Newton’s third law of supply chain management

What the more paranoid of us are concerned about is, following Newton’s third law of supply chain management, is what will happen when the inevitable “reaction” to this occurs. I suspect the snapback will be fast and brutal. It is hard to know when it will take place, but the factors that will cause it can be foreseen.

Price rises

Firstly, the price rises feeding through the supply chain are sooner or later going to hit demand.  Whilst so far, these seem to have been largely accepted with a shrug, basic economics suggests this can’t persist forever. I also suspect that central government and banks are complacent about general inflation risks, but that’s a whole other story.


Secondly, there must be a degree of “stockpiling” going on by the more cautious OEMs.
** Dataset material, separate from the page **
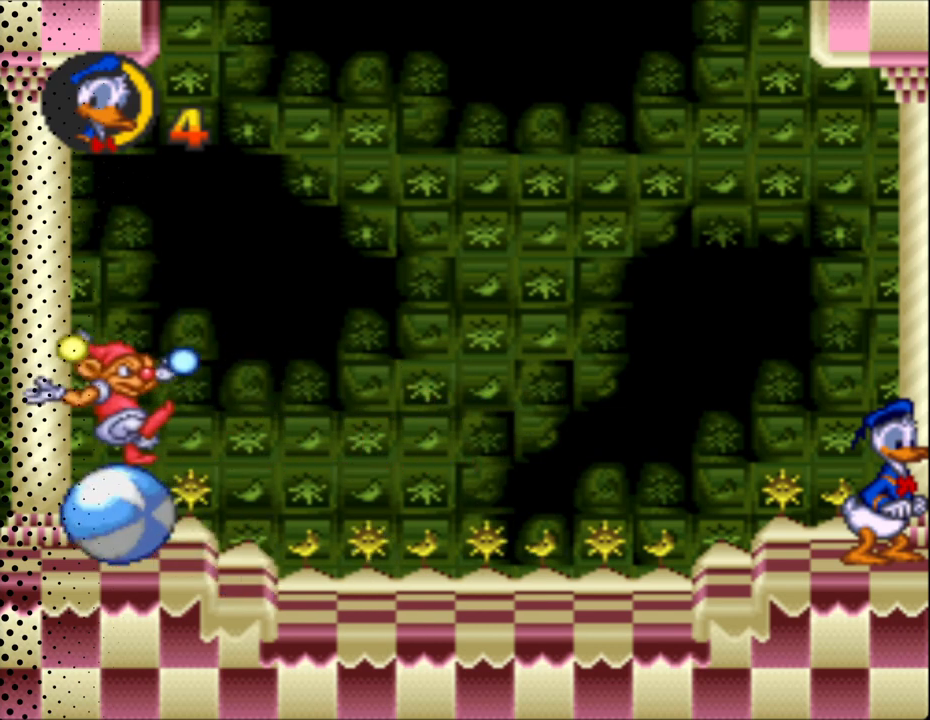
{"buttons": ["Y"], "events": []}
This process has a limit.  We may see requests to delay orders appearing, in particular for customers with complicated products, who may lack a few critical components and want to limit the amount of inventory sitting idle.

Innovation slows

Another more subtle issue building is that the crisis in supply chain management has led to a lot of R+D effort being diverted into essentially non-productive redesign work to match component availability. Also, whilst established projects can – after an adjustment period  - adapt to 52 weeks lead times, getting a new project ramped up is an order of magnitude harder. The net result is that there is a distinct lack of new product development, which will feed through into a dip in future demand eventually.

Geopolitical tensions

Then there is the geopolitical dimension. The dependence of the world on electronics, and the dependence of electronics supply on a small part of the world has come as something as shock to many in the political world. Having around 60% of semiconductors globally produced in Taiwan – a territory with a unique and, shall we say, “delicate” status – is causing a great deal of high-level concern. It isn’t possible to build new foundries quickly, as it takes time, vast amounts of capital and significant technical expertise. Nevertheless, the desire is there to change this situation.
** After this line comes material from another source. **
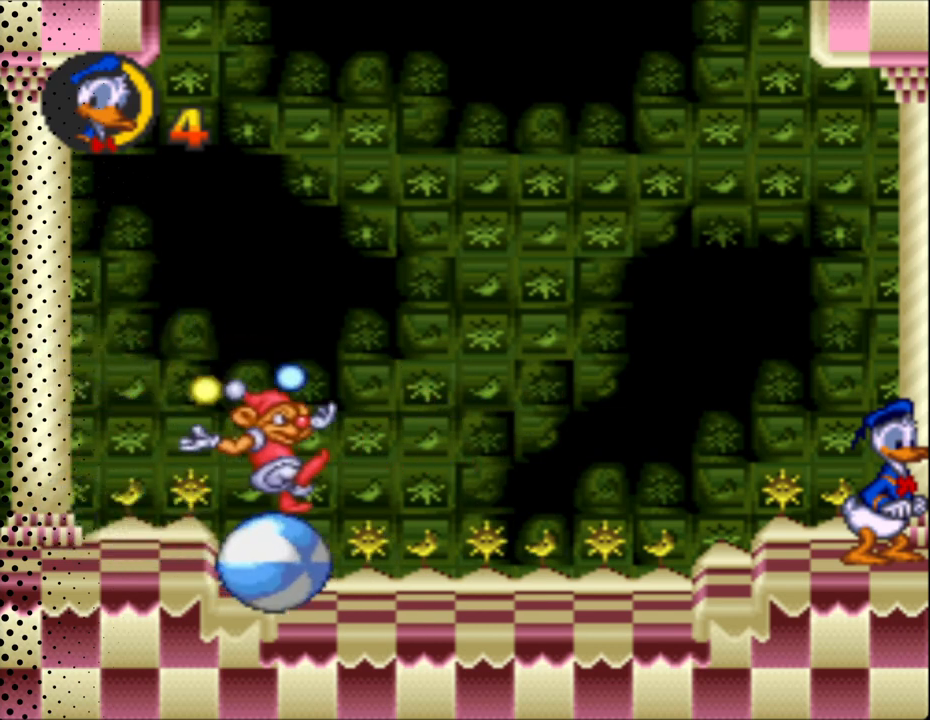
{"buttons": ["Y"], "events": []}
Differing Covid handling policies

One after effect of the pandemic is that Asia and the rest of the world remain significantly divided, with China and others in the region pursing a “Zero-Covid” strategy, whilst the much of the rest of the world is accepting Covid as an endemic but manageable phenomenon. The way the world adapted to lockdown and travel bans surprised most of us with how successful and seamless it turned out to be. However, I remain sceptical that everything can carry on as before with Zoom or alternatives replacing physical visits. As with the supply chain issues above, maintaining existing activities online is a lot easier than developing new creative approaches. For a totally globalised industry, a divided world creates a kind of stasis, where day to day not a great deal changes, but longer term innovation and development is restricted.

Outlook for 2022

So, in summary, how will 2022 play out? For the most part, we will remain “as we were”, albeit with a more stable if still challenging situation. Restricted supply and strong demand seem likely to continue throughout the year.
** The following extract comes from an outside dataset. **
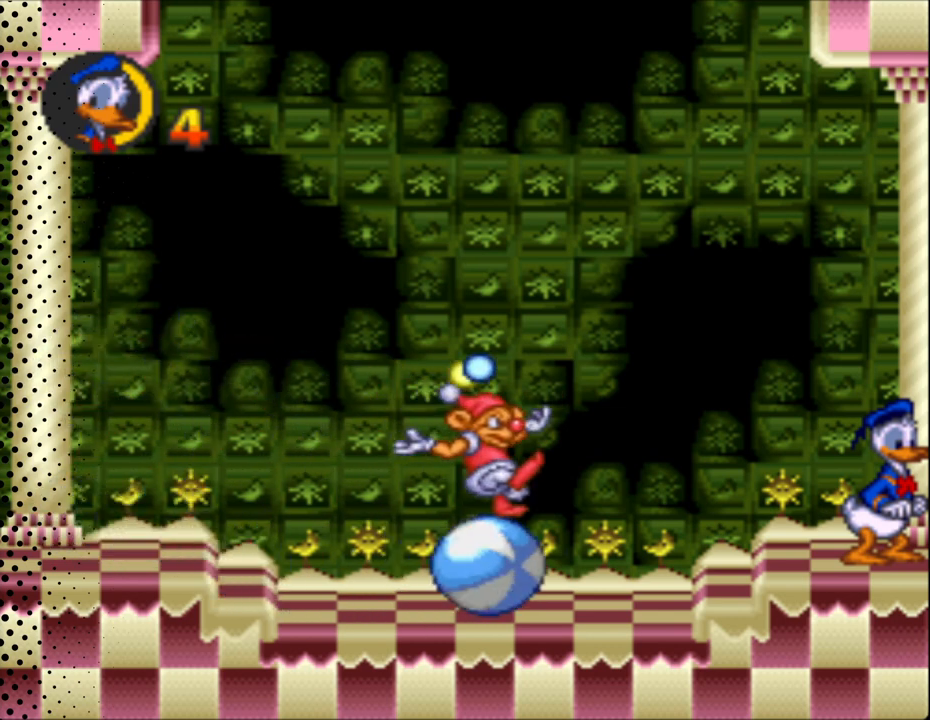
{"buttons": ["Y"], "events": []}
But as the year progresses, I believe headwinds will start to be felt. This will be  driven by spending reverting to more traditional patterns, price increases dampening demand, stockpiling effects tailing off and – eventually – political pressure to lessen dependence on East Asia and consequent investment aiding the supply side of the equation. Increasing capacity takes a long time – years rather than months - but by the same token, it can’t be fine-tuned downwards easily. Excesses become as persistent as shortages.

My crystal ball doesn’t extend to being able to be sure if this will be a gradual reversion to the conditions we were previously used to or a violent snapback. I hope for the former - but will be watching nervously around a year from now for signs of the latter.